──────── Selected text ────────

X

SEU Alum Opens Chiropractic Center

“When I was younger, I would always pray, ‘God these are your hands. Use them.’ I still pray that prayer every day at the office before I start my day,” said Dr. Ida Abraham, a 2007 SEU grad.

Ida is among one of the few female chiropractors in Lakeland, Florida. She has owned her private practice, South Lakeland Chiropractic Center, since October of 2014. “Being a female chiropractor in Lakeland has opened more doors for me because there are not that many of us,” she said.

DR_IDA-47Ida purchased the practice from a chiropractor who had decided to retire after working in the field for 36 years. At the time the practice went on sale, Ida was looking for something new in her career path. The wooden-structured building has two practice rooms, a room with an aqua bed and a massage room. The cozy environment is complemented by Ida’s bubbly and personable personality.

“It was an absolute answer to prayer. I was in a journey where I was ready to make a change, and I didn’t know where the change was going to be; this door opened wide. It was a gift from God,” she said.

Ida is well-versed in a variety of techniques, including the Gonstead technique, which involves the individual adjustments of the vertebrae of the spine. Before determining which technique to use on each patient, she asks his or her preference. “Each patient is unique. The way I adjust a football player is different from how I adjust a swimmer. When you train in different techniques, you can cater to the patient’s preference so that you are not boxed in on what you can do. If one technique is not working, you can change it,” she said.

While adjusting patients, Ida shares with them her passion for science and the study of the human body. You ask her any question about science or the function of the human body, and her face lights up with an explanation of how it all operates because of its unique design.

“When you study the design of the body, you are understanding the nature of God — that He likes things operating. For your heart to beat or your lungs to breathe — God designed it. God just put the most amazing power in your brain, and it can control things that we don’t even think about. But God created every part to function as a whole and designed the structure for a purpose,” she said.

──────── Available data ────────

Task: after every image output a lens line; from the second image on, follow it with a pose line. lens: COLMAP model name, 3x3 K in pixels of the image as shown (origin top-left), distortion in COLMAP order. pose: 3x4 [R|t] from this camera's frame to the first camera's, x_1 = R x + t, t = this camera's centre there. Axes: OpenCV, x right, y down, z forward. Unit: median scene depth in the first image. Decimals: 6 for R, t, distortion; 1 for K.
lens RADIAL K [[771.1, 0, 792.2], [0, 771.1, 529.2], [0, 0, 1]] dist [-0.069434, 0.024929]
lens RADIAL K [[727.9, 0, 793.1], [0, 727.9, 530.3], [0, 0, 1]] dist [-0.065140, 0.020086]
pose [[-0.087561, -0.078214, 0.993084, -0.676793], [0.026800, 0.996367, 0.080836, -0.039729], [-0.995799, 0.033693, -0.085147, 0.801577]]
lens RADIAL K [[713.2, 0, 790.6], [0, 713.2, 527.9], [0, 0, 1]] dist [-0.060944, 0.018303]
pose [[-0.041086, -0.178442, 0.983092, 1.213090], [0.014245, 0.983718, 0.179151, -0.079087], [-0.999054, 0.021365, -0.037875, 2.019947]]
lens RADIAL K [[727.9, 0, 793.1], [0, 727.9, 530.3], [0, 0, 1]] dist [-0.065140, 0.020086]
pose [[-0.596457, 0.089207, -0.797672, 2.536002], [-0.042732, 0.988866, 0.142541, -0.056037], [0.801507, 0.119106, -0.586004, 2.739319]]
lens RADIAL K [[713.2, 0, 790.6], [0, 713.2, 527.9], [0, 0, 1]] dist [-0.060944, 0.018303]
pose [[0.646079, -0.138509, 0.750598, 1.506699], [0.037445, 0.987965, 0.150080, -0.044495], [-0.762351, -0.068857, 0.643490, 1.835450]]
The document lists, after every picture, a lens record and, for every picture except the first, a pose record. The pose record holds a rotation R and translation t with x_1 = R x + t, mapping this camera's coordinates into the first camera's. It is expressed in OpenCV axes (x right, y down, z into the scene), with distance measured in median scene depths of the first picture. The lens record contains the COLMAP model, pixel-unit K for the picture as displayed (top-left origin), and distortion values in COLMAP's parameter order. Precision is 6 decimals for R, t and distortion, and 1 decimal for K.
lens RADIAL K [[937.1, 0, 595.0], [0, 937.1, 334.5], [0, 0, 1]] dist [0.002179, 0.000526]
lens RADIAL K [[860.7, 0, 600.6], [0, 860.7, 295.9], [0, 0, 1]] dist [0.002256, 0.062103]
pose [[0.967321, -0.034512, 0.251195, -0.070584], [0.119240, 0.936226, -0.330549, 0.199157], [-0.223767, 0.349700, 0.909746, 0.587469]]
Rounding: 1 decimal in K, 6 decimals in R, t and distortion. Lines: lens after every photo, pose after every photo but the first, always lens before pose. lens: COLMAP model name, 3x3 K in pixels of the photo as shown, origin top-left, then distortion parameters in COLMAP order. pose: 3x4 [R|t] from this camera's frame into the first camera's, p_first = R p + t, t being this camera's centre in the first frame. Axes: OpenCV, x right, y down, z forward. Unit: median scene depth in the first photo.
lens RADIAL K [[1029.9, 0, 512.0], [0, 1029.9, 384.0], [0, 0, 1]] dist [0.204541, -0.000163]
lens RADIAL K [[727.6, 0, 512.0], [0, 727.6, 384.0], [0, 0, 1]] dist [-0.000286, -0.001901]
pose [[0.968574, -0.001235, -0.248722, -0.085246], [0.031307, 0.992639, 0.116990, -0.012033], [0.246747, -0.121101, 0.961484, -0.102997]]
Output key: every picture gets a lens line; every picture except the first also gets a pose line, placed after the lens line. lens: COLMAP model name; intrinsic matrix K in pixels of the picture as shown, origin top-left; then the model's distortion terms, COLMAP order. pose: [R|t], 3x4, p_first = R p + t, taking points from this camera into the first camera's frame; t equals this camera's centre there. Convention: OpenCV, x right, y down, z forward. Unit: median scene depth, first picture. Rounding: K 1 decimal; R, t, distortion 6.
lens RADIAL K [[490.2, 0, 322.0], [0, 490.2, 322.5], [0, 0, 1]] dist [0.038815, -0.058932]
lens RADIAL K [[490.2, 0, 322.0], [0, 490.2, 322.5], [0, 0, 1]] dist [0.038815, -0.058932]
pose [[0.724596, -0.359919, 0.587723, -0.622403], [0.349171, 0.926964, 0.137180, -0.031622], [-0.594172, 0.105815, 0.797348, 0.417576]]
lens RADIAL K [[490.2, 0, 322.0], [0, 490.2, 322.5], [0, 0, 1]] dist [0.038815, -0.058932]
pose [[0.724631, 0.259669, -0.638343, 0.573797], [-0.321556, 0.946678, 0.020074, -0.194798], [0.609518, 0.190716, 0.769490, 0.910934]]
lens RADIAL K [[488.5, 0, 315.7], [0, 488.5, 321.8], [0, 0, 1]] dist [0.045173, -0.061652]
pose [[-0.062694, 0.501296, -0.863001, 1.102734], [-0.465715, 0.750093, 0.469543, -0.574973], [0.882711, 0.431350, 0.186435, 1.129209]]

────────

According to the article about the SEU alum's chiropractic center, how long had the previous owner worked as a chiropractor before retiring?

36 years.